Las Provincias

Madrid, 17 jul (EFE).- El Fondo de Garantía de Depósitos (FGD) ha defendido hoy su papel de perjudicado por las presuntas irregularidades cometidas por la excúpula de la Caja de Ahorros del Mediterráneo (CAM), y ha retirado la solicitud de nueve años de prisión contra el expresidente de la entidad Modesto Crespo.

El letrado Carlos Gómez-Jara ha diferido del criterio de la Fiscalía, que no reclama indemnización para el fondo, ya que, de no haber sido intervenida con fondos públicos, la quiebra de la CAM habría derivado en una posible responsabilidad por insolvencia punible, como sucede con el resto de entidades.

Sobre la retirada de la acusación a Crespo, el FGD sostiene que la presunta falsedad contable achacada al expresidente por varias acusaciones se produjo a través de conductas "tan técnicas" que aún habiéndolas detectado no se podrían haber evitado.

En este sentido, ha aseverado que si bien éste debería haber velado por el cumplimiento de la norma, en el caso de la CAM los estados contables eran remitidos a las instituciones por los propios directivos, por lo que escapaban de su vigilancia.

Razón por la que mantiene los cargos contra los ex directores generales de la caja María Dolores Amorós y Roberto López Abad, el ex director general de Planificación y Control Teófilo Sogorb, el exdirector de Financiación y Gestión de Liquidez Juan Luis Sabater y el ex director general de Riesgos Francisco Martínez, para quienes pide penas de entre nueve y dos años de prisión.

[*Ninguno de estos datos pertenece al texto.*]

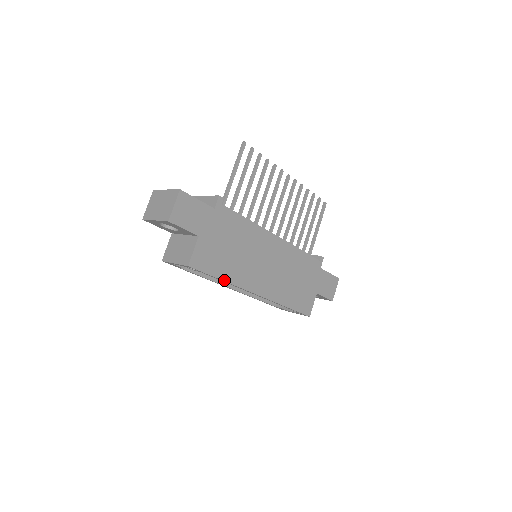
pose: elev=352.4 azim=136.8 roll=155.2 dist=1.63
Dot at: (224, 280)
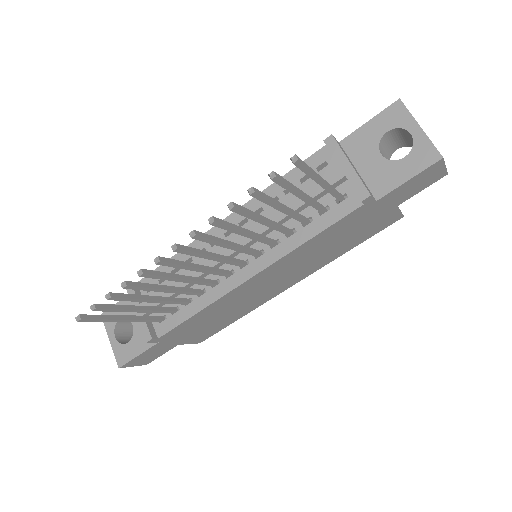
Dot at: occluded
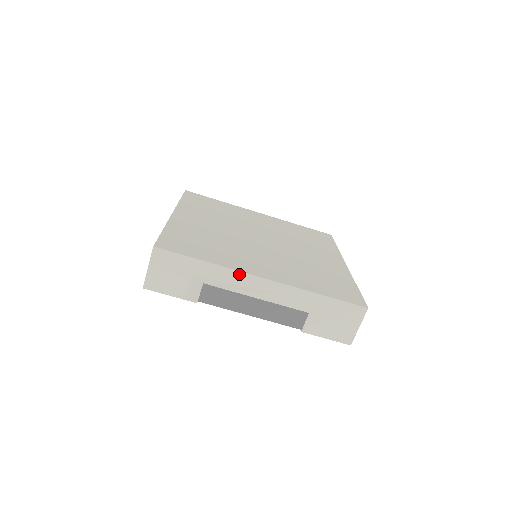
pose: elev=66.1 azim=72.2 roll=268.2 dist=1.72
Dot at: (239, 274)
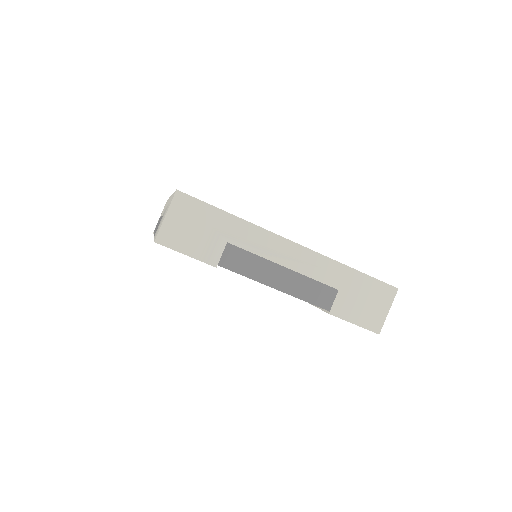
Dot at: (269, 235)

En su opinión, los acusados alteraron las cuentas anuales de 2010, permitiendo plasmar beneficios en los dos trimestres posteriores en los que se liberaron provisiones, algo "imposible" ya que ello "suponía decir que la CAM estaba en una situación económica mejor que la del año anterior" a pesar de que tanto la realidad de la caja como de la economía española era la contraria.

Como hiciera el fiscal en su intervención, ha explicado que la entidad disponía de una doble contabilidad pues mientras internamente manejaba previsiones negativas, "de cara hacia fuera eran todo beneficios, un mundo feliz" en el que se daba la apariencia de que "todo estaba bien".

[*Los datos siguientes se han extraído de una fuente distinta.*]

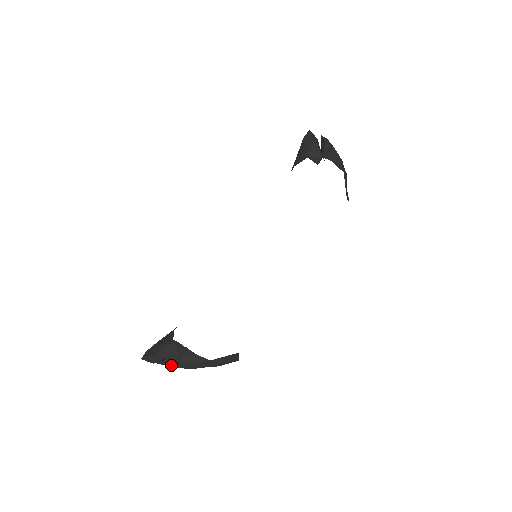
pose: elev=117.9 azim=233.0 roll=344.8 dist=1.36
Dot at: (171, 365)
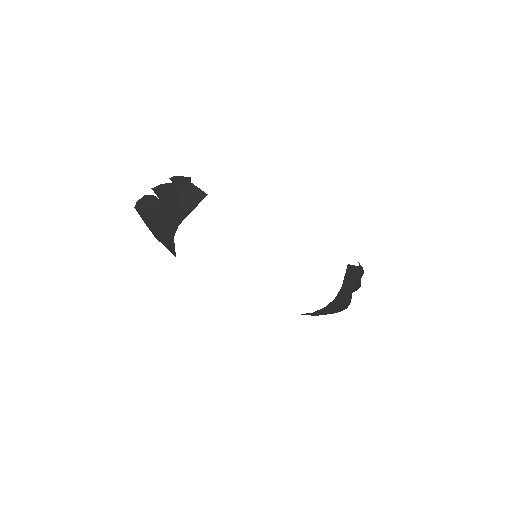
Dot at: (161, 187)
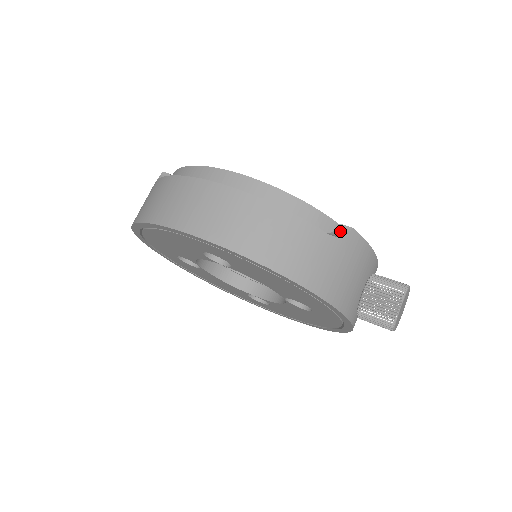
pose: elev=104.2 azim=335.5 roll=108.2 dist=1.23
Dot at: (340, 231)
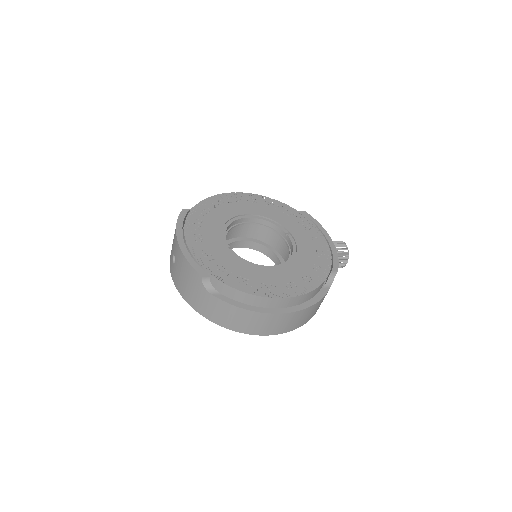
Dot at: (332, 275)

Al respecto, el letrado ha insistido en la obligación de las entidades financieras de ofrecer una imagen fiel, especialmente de aquellas que solicitan intervención pública, en alusión a la "friolera" de 5.249 millones de euros que "acabamos pagando todos los contribuyentes".

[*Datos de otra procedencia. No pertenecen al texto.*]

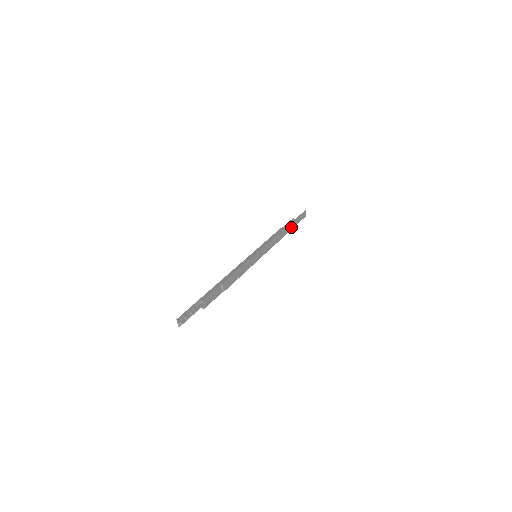
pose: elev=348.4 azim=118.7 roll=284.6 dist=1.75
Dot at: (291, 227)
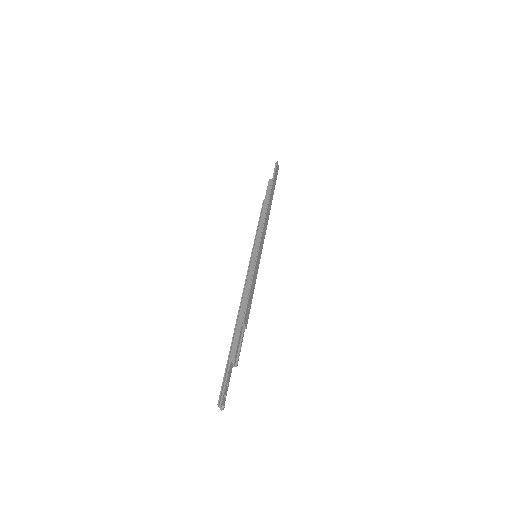
Dot at: (272, 193)
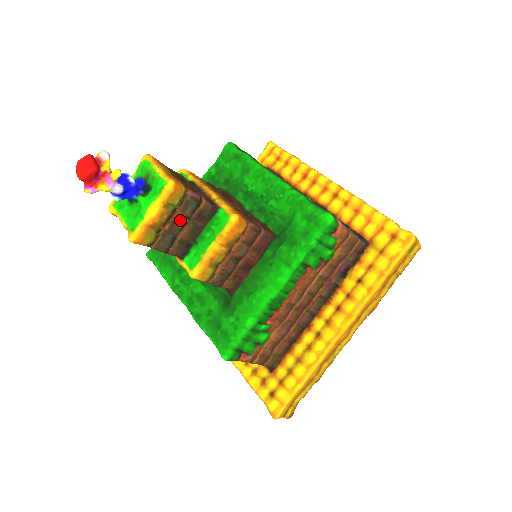
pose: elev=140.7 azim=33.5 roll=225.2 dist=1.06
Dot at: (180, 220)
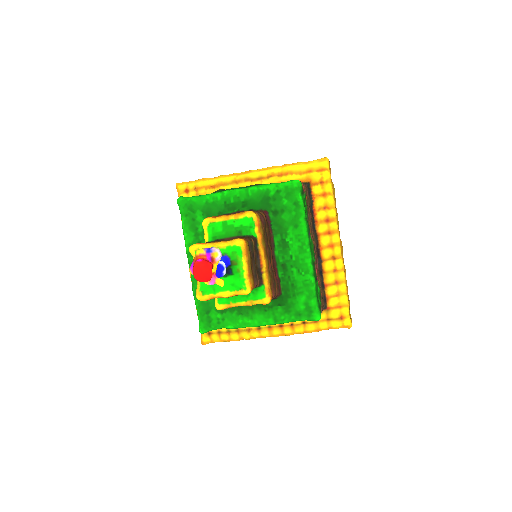
Dot at: occluded
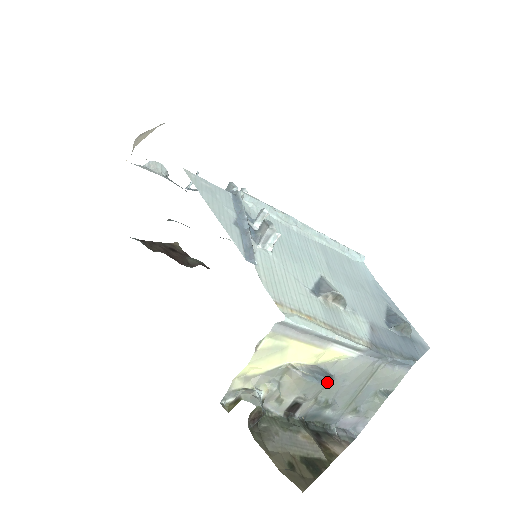
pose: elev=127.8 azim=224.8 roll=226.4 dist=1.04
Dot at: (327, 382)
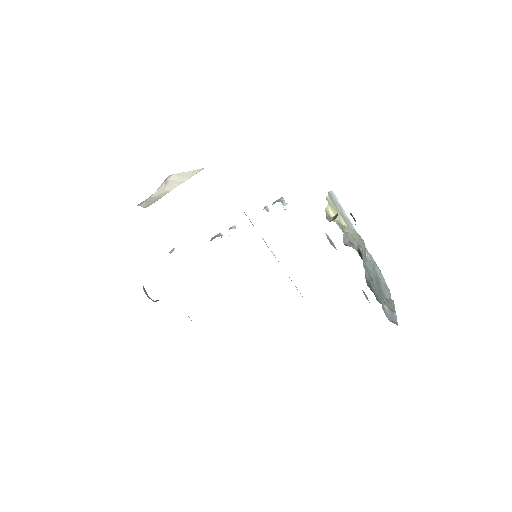
Dot at: (365, 249)
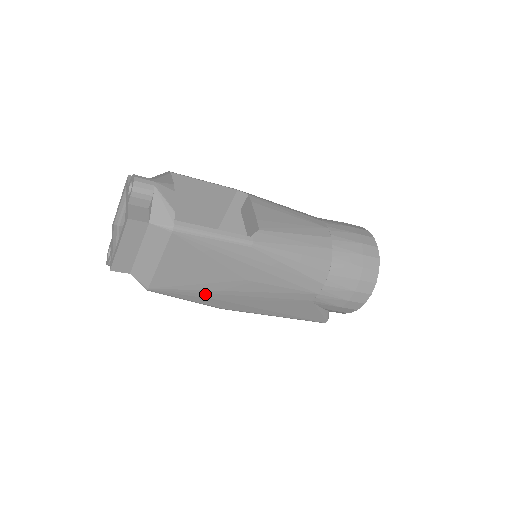
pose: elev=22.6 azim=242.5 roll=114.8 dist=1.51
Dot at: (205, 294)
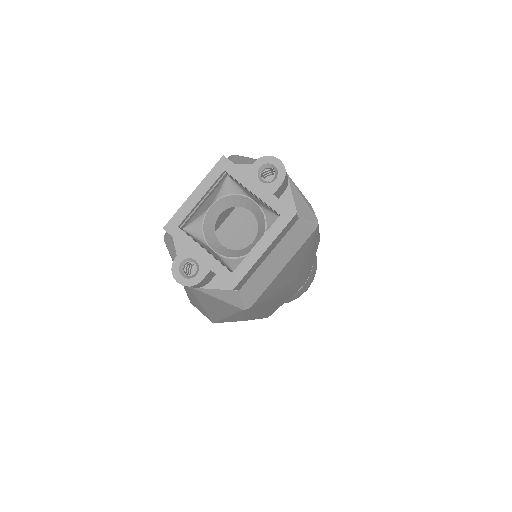
Dot at: (267, 303)
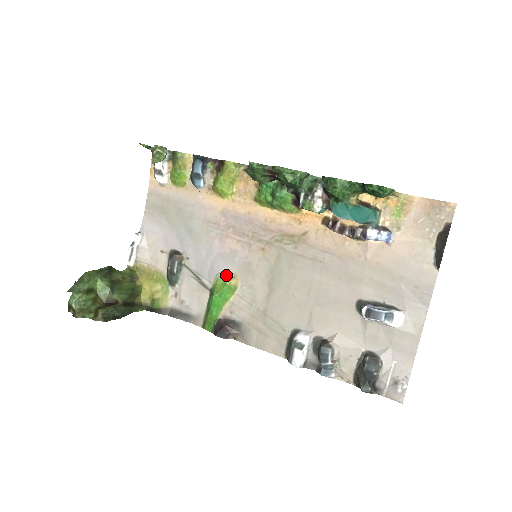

De ahí que considere probada la comisión de un delito de falsedad en las cuentas, con la intención de captar inversores mediante las cuotas participativas.

Sobre el derecho a ser indemnizado, se ha remitido a la sentencia dictada en noviembre de 2015 en la que tanto el Supremo como la Fiscalía del alto tribunal reconocía su condición de perjudicado "sin trabas ni límites", por lo que solicita la diferencia entre los 58 millones de beneficios inicialmente plasmados y los más de mil millones de pérdidas.

En su turno de exposición, la Fundación Caja Mediterráneo, heredera de la obra social de la CAM que ejerce la doble condición de acusación particular y defensa, ha coincidido con sus predecesores acerca del falseamiento, si bien ha conservado los cargos contra Crespo ya que formaba parte de la comisión de titulizaciones, operaciones cuya baja de balance generó un beneficio ficticio de 65 millones.

Por su parte, el abogado Diego de Ramón, acusación particular y popular, ha dedicado su exposición a los más de 1.000 inversores de cuotas a los que representa, personas "de estrato bajo" a los que la CAM engañó "como quien engaña a un ciego".

Asimismo, ha informado a la sala de la reducción de su petición de condena para Crespo "por su escasa participación" en los hechos hasta el año de prisión de los 16 inicialmente solicitados.